Aim of the task: Could you output the whole listing exactly as it stands, minus any images?

Top of Available data

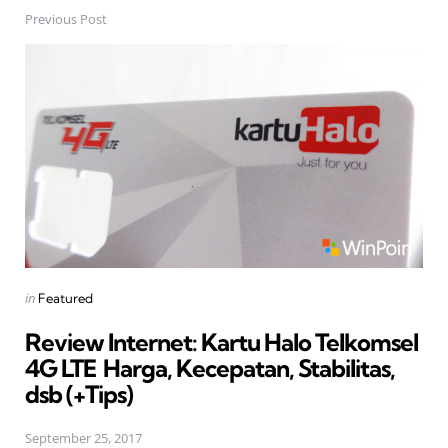
Previous Post
Post
navigation
Posted
in
Featured
in
Review Internet: Kartu Halo Telkomsel
4G LTE  Harga, Kecepatan, Stabilitas,
dsb (+Tips)
September 25, 2017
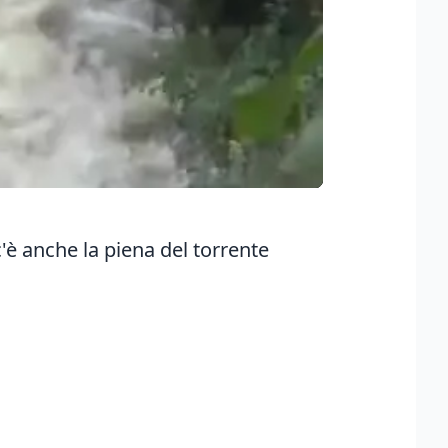
c'è anche la piena del torrente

Bottom of Available data

Task answer:
Previous Post
Post
navigation
Posted
in
Featured
in
Review Internet: Kartu Halo Telkomsel
4G LTE  Harga, Kecepatan, Stabilitas,
dsb (+Tips)
September 25, 2017
c'è anche la piena del torrente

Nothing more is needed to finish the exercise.